The date of the election itself has become a campaign topic, with left-wing commentators suspecting that the President’s decision was prompted by political convenience rather than neutral rationality. 

On Saturday, President János Áder set the Parliamentary election for April 6, the earliest possible date. In a press release he said he wanted to prevent the campaign from becoming “unnecessarily long” and the new government to be formed as soon as possible, which would promote early access to EU funds.

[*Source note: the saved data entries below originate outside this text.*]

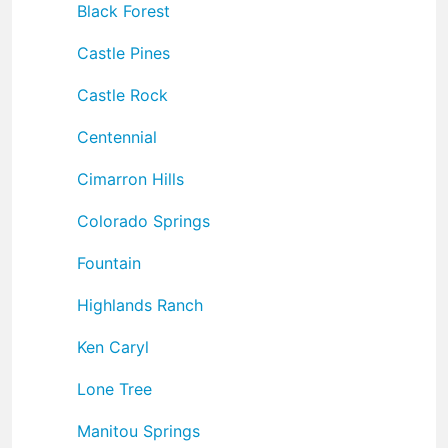
Black Forest
Castle Pines
Castle Rock
Centennial
Cimarron Hills
Colorado Springs
Fountain
Highlands Ranch
Ken Caryl
Lone Tree
Manitou Springs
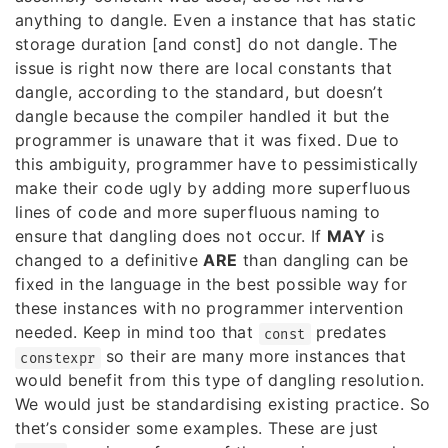
anything to dangle. Even a instance that has static
storage duration [and const] do not dangle. The
issue is right now there are local constants that
dangle, according to the standard, but doesn’t
dangle because the compiler handled it but the
programmer is unaware that it was fixed. Due to
this ambiguity, programmer have to pessimistically
make their code ugly by adding more superfluous
lines of code and more superfluous naming to
ensure that dangling does not occur. If
MAY
is
changed to a definitive
ARE
than dangling can be
fixed in the language in the best possible way for
these instances with no programmer intervention
needed. Keep in mind too that
predates
const
so their are many more instances that
constexpr
would benefit from this type of dangling resolution.
We would just be standardising existing practice. So
thet’s consider some examples. These are just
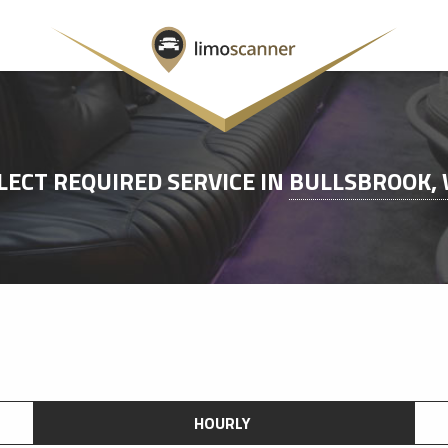
LECT REQUIRED SERVICE IN
BULLSBROOK,
HOURLY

Népszabadság in a front page editorial accuses President Áder of having followed party interest rather than practical considerations in setting the date. By selecting the earliest date, he played into Fidesz’s hands, since the new opposition coalition (see BudaPost January 17) will have less time to work out a program and get its message through to voters, the authors claim. The leading left-wing daily (echoing a proposal by the left-wing parties) suggests that the Parliamentary election should have been scheduled for the end of May, on the day when elections for the European Parliament will be held. That option, Népszabadság believes, would have guaranteed a higher turnout at the EP elections than the 36 per cent registered five years ago.

Writing in Népszava, Zoltán Simon suggests that President Áder wanted to help Fidesz by not scheduling the Parliamentary election for the day of the EP vote. The left-wing columnist points out that Fidesz politicians often highly critical of the EU could not possibly send anti-EU messages if the two elections were held on the same day.

Most voters will be relieved to hear that the electoral campaign will be brief, Péter Szentmihályi Szabó writes in Magyar Hírlap. He suspects that the left-wing opposition parties will run a very negative campaign rather than offering a credible alternative to the current government.

Magyar Nemzet‘s Ágnes Seszták also predicts that the left-wing campaign will be strictly limited to negative slogans. The only message the left will send will call for replacing the “diabolic” Orbán government by any means, the conservative commentator notes. In order to gain support, the left will not shy away from promising a complete overhaul in all spheres of life, Seszták predicts.